By Stephen Pressfield

In this historical fiction, Pressfield gives the account of a more modern desert battle that of the Nazi African campaign in World War II. This book was as well written, meticulously researched and contained as complex characterization as his other books. Which of coarse meant I absolutely loved it! Engaging, challenging, didactic. There are so many interesting things I learned about fighting war in a desert and the specific challenges faced by those who fight in this terrain.

Interestingly enough, we watched Humphry Bogart's "Sahara" last night and it dramatizes some of these challenges. Mainly: water, exposure, sand and then water again.

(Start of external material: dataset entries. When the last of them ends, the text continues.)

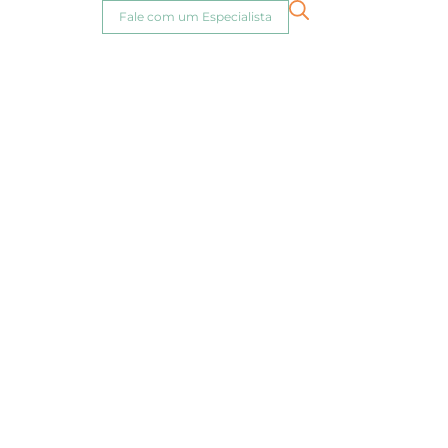
Fale com um Especialista
os com S-
tica
eu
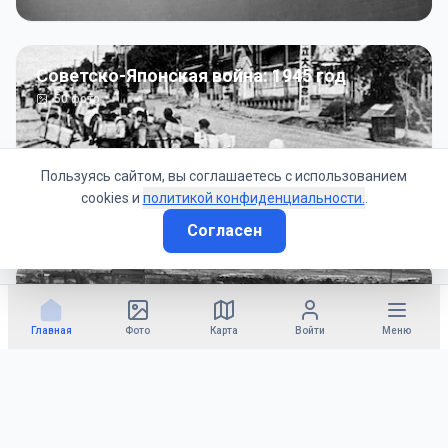
Советско-Японская война: 1945 год
50
фото
Пользуясь сайтом, вы соглашаетесь с использованием
cookies и
политикой конфиденциальности.
.
Согласен
Гражданское управление: 1945 - 1947 гг
22
фото
Главная
Фото
Карта
Войти
Меню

"Let me say this about courage under fire. In my experience, valour in action counts for far less than smply performing one's commonplace task without cocking it up. This is by no means as simple as it sounds. In many ways, it's the most difficult thing in the world. Certainly for every glorious death memorialsed in dispatches, one could count twenty others that were the product of fatigue, confusion, inattention, over or underassertion of authority, panic, timidity, hesitation, honest errors or miscalculations, misphas and accidents, collisions, mechanical breakdowns, lost or forgotten spare parts, intelligence deficiencies, mistranslated codes, late or inadequate medical care, not to say bollocksed-up orders (or failure to grasp and implement proper orders), misdirected fire from on'es own troops or allies, and general all-around muddling, sometimes the fault of the dead trooper himself. The role of the officer, in my experience, is nothing grander than to stand sentinel over himself and his men, towards the end of keeping them from forgetting who they are and what their objective is, how to get there, and what equipment they're supposed to have when they arrie. Oh, and getting back. That's the tricky part." Page 13 - 14

"Am I mad? On the one hand, I cannot and will not let myself believe that what I have ordered and performed at Benina is "right" It isn't and never can be. I can't simply block it out and carry on as if nothing has happened. At the same time I must carry on - for my mates, for England, for Rose and for our child. The alternative is unthinkable. With this, I understand the perverse logic of war and the true tragedy of armed conflict. The enemy against whom we fight are human beings like ourselves, individuals with whom each of us might have been friends except for the deranged fictions of nation, doctrine, race and religion, and whom now me must murder (as they seek to murder us) in the name of those very same fictions. And yet, knowing all this and understanding it, still, in some depraved and ineluctable* way, we and they must live it out to the bloody finish." Page 241

*impossible to avoid or evade

I am now very interested in reading something about Rommel himself, a true account of his life and history. He sounds like a fascinating leader.